In the week that Arcadia collapsed, a nostalgic Facebook chat started between my school friends sharing our retail memories. It was a rite of passage when you were first allowed to go shopping with friends on a Saturday afternoon. We’d head for TopShop to buy leggings for £2. Later on it was Saturday jobs in those same stores. And when I went to university my first Saturday job in my new home town of Brighton was at Dolcis Shoes until I finally landed the one I really wanted. That was a job at Miss Selfridge along with the street cred and discount in Arcadia brands that came with it.
But the connection between retail chains and a day out at the shops seems to have gone for now. It’s as if the fate of our high streets and the retail brands that drew us to them, is in the balance.

Major retail brands on the high street. Photo credit: Commons creative licence.
How did all this come about? My school friends and I may reminisce about walking to Miss Selfridge after school but young people in 2020 let their fingers do the walking. They shop online at brands like Boohoo and ASOS. Just add a pandemic keeping people stuck indoors and you see the collapse of the Arcadia brands and others like them with no digital strategy, and no footfall in stores. Whether or not any new businesses and brands make it to the high street, and what our town centres may look like remains to be seen, but we do know that new brands will need the convenience of digital platforms to succeed.
Small businesses pivot to prosper
Some Sussex businesses have been quick to adapt and pivot their business models. Brighton Gin reacted fast to the pandemic and started making hand sanitiser for NHS employees. When Georgina Burrows from Lewes found her events business had no work and noticed that egg supplies were running short in local supermarkets, she launched Sussex Egg Express delivering local produce.
Smart brands have used their email marketing and social media effectively to connect with customers. My favourite clothing brand Collectif quickly changed their messaging and told us ‘we’re all in this together’, releasing music play lists for everyone at home and messages about self-care.
All of which seems a million miles away from Philip Green, lining his own pockets, leaving the pension pot with a £571m deficit, and sourcing fast fashion from workers in Asia.
So, how might innovative local businesses like these translate to the High Street? Can they ultimately replace the retreating retail brands, and what will happen to all that empty shop space?
Brands with a purpose
The target market for brands like Topshop is people in their 20s. Generation Z, as they are called, values brands that align with their views on social and environmental causes. Recently Pretty Little Thing found themselves at the centre of unwanted attention with their Black Friday deal of dresses for as little as 8p. There was a social media storm as people criticised this trend for fast fashion and the effect on the environment.

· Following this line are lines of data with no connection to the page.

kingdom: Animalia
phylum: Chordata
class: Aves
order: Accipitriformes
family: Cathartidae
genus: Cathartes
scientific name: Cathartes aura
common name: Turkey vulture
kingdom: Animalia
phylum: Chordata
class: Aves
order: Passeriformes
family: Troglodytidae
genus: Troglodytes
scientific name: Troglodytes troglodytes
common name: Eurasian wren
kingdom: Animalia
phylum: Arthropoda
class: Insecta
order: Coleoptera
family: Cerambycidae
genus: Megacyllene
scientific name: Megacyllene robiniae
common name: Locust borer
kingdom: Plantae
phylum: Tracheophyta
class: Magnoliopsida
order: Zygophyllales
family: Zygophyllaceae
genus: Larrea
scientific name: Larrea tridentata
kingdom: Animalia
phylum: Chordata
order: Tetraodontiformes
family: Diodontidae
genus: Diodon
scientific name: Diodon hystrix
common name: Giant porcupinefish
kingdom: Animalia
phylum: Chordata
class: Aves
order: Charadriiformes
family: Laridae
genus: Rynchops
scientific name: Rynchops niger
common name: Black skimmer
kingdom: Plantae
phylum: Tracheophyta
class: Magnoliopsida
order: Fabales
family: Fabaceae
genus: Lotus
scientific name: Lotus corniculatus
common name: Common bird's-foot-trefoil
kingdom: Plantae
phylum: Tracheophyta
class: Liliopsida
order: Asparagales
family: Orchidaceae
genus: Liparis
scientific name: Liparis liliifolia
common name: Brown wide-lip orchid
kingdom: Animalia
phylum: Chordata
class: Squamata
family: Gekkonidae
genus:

In fact ‘Black Friday’ is a target for criticism from many angles with its emphasis on cheap shopping that damages the environment. Libby Peake from The Green Alliance tweeted urging people to think carefully before they buy.
This messaging resonates with young people. This is the generation that’s acutely aware of the climate crisis, who joined the school climate crisis strikes on Fridays and march and campaign about their futures. Can this generation ever be attracted to a revamped, radically different high street?

Friday school day climate protest. Photo credit: Markus Spiske on Unsplash.com
New uses for old spaces
Shoppers are not exclusively young people coming into town after school or at weekends. They’re also people of all ages shopping in the working week. This year has seen the biggest remote working experiment ever and many working people are in no mood to rush back to a working culture that was not working for everyone.
It seems unlikely office workers will go back to things exactly as they were before the pandemic. With high street retail brands failing and job losses, does this mean the centre of towns and cities will become ghost towns, or will the retail space on the high street be used differently? Will we see some imagination?
John Lewis is weighing up turning empty department stores into affordable housing. They have announced they will permanently shut eight of their stores, with a loss of 1,300 jobs. The chain, owned by employees, is looking into moving into private residential renting to put unused shop space to good use. They are looking into several different markets to move into, to expand into other areas and create different jobs.
Will there be more of this thinking, to find different uses for those retail spaces to adapt to the post-covid world? Or will we see that it’s not the big brands who pivot and adapt? Instead it’s the smaller, local brands that seize opportunities to transform local markets? As we move into 2021, it will be fascinating to see which entrepreneurial ideas succeed.